Exercise directions »
Could you write out the text read from each page of the material below, word for word and line for line, leaving out the pictures?

........

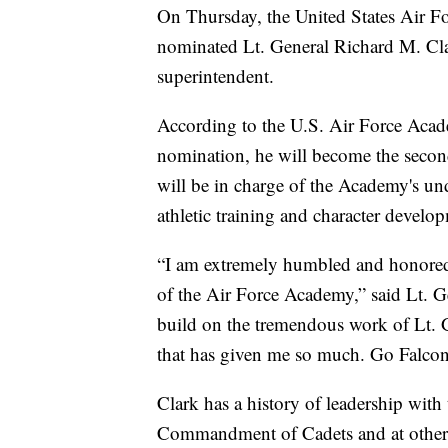
On Thursday, the United States Air 
nominated Lt. General Richard M. Cla
superintendent.
According to the U.S. Air Force Acade
nomination, he will become the secon
will be in charge of the Academy's un
athletic training and character develo
“I am extremely humbled and honored 
of the Air Force Academy,” said Lt. Ge
build on the tremendous work of Lt. Ge
that has given me so much. Go Falcon
Clark has a history of leadership wit
Commandment of Cadets and at other 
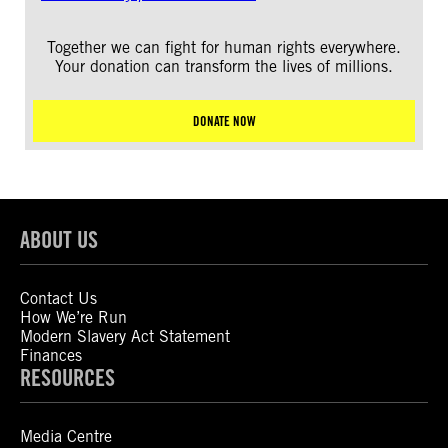
Together we can fight for human rights everywhere.
Your donation can transform the lives of millions.
DONATE NOW
ABOUT US
Contact Us
How We’re Run
Modern Slavery Act Statement
Finances
RESOURCES
Media Centre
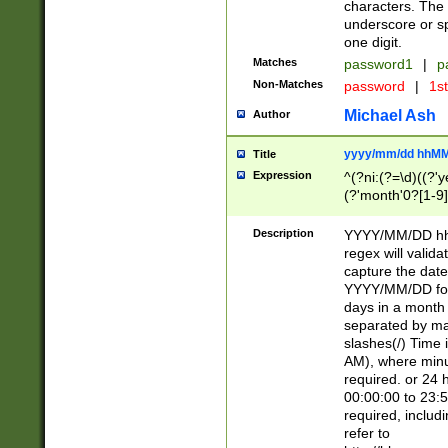
characters. The 
underscore or sp
one digit.
Matches
password1
|
p
Non-Matches
password
|
1s
Michael Ash
Author
yyyy/mm/dd hhMM
Title
Expression
^(?ni:(?=\d)((?'ye
(?'month'0?[1-9]
[2469])|11)\2))31
9]\d)(0[48]|[246
Description
YYYY/MM/DD hh:
[26])00)\2\3\2)29
regex will validat
=\x20\d)\x20|$))
capture the date
(\x20[AP]M))|([01
YYYY/MM/DD form
days in a month 
separated by mat
slashes(/) Time
AM), where minu
required. or 24 
00:00:00 to 23:5
required, includ
refer to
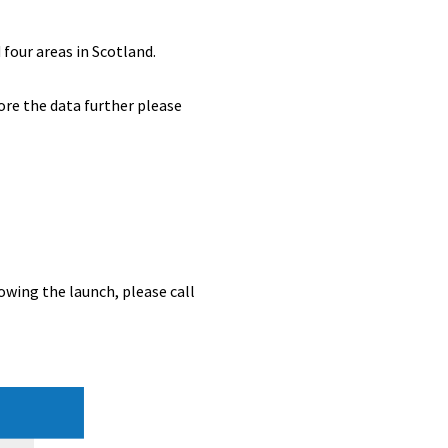
four areas in Scotland.
ore the data further please
owing the launch, please call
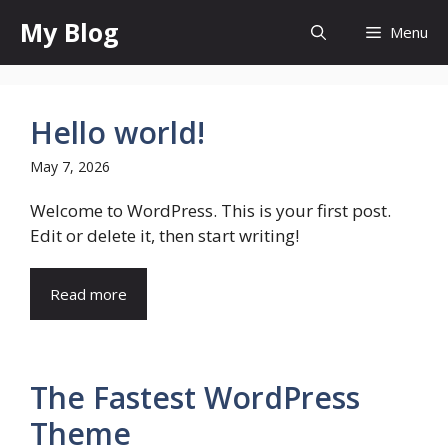
Skip
My Blog
Menu
to
content
Hello world!
May 7, 2026
Welcome to WordPress. This is your first post.
Edit or delete it, then start writing!
Read more
The Fastest WordPress
Theme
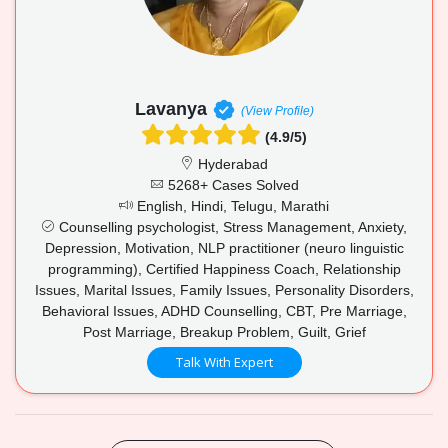
Lavanya
(View Profile)
(4.9/5)
Hyderabad
5268+ Cases Solved
English, Hindi, Telugu, Marathi
Counselling psychologist, Stress Management, Anxiety,
Depression, Motivation, NLP practitioner (neuro linguistic
programming), Certified Happiness Coach, Relationship
Issues, Marital Issues, Family Issues, Personality Disorders,
Behavioral Issues, ADHD Counselling, CBT, Pre Marriage,
Post Marriage, Breakup Problem, Guilt, Grief
Talk With Expert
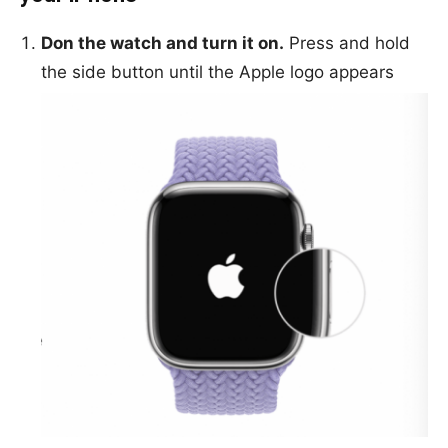
Don the watch and turn it on.
Press and hold
the side button until the Apple logo appears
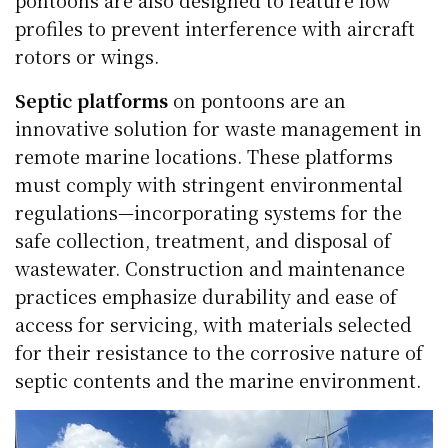
pontoons are also designed to feature low
profiles to prevent interference with aircraft
rotors or wings.
Septic platforms
on pontoons are an
innovative solution for waste management in
remote marine locations. These platforms
must comply with stringent environmental
regulations—incorporating systems for the
safe collection, treatment, and disposal of
wastewater. Construction and maintenance
practices emphasize durability and ease of
access for servicing, with materials selected
for their resistance to the corrosive nature of
septic contents and the marine environment.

........

Expected answer »
On Thursday, the United States Air 
nominated Lt. General Richard M. Cla
superintendent.
According to the U.S. Air Force Acade
nomination, he will become the secon
will be in charge of the Academy's un
athletic training and character develo
“I am extremely humbled and honored 
of the Air Force Academy,” said Lt. Ge
build on the tremendous work of Lt. Ge
that has given me so much. Go Falcon
Clark has a history of leadership wit
Commandment of Cadets and at other 
Together we can fight for human rights everywhere.
Your donation can transform the lives of millions.
DONATE NOW
ABOUT US
Contact Us
How We’re Run
Modern Slavery Act Statement
Finances
RESOURCES
Media Centre
characters. The 
underscore or sp
one digit.
Matches
password1
|
p
Non-Matches
password
|
1s
Michael Ash
Author
yyyy/mm/dd hhMM
Title
Expression
^(?ni:(?=\d)((?'ye
(?'month'0?[1-9]
[2469])|11)\2))31
9]\d)(0[48]|[246
Description
YYYY/MM/DD hh:
[26])00)\2\3\2)29
regex will validat
=\x20\d)\x20|$))
capture the date
(\x20[AP]M))|([01
YYYY/MM/DD form
days in a month 
separated by mat
slashes(/) Time
AM), where minu
required. or 24 
00:00:00 to 23:5
required, includ
refer to
four areas in Scotland.
ore the data further please
owing the launch, please call
Skip
My Blog
Menu
to
content
Hello world!
May 7, 2026
Welcome to WordPress. This is your first post.
Edit or delete it, then start writing!
Read more
The Fastest WordPress
Theme
Lavanya
(View Profile)
(4.9/5)
Hyderabad
5268+ Cases Solved
English, Hindi, Telugu, Marathi
Counselling psychologist, Stress Management, Anxiety,
Depression, Motivation, NLP practitioner (neuro linguistic
programming), Certified Happiness Coach, Relationship
Issues, Marital Issues, Family Issues, Personality Disorders,
Behavioral Issues, ADHD Counselling, CBT, Pre Marriage,
Post Marriage, Breakup Problem, Guilt, Grief
Talk With Expert
Don the watch and turn it on.
Press and hold
the side button until the Apple logo appears
pontoons are also designed to feature low
profiles to prevent interference with aircraft
rotors or wings.
Septic platforms
on pontoons are an
innovative solution for waste management in
remote marine locations. These platforms
must comply with stringent environmental
regulations—incorporating systems for the
safe collection, treatment, and disposal of
wastewater. Construction and maintenance
practices emphasize durability and ease of
access for servicing, with materials selected
for their resistance to the corrosive nature of
septic contents and the marine environment.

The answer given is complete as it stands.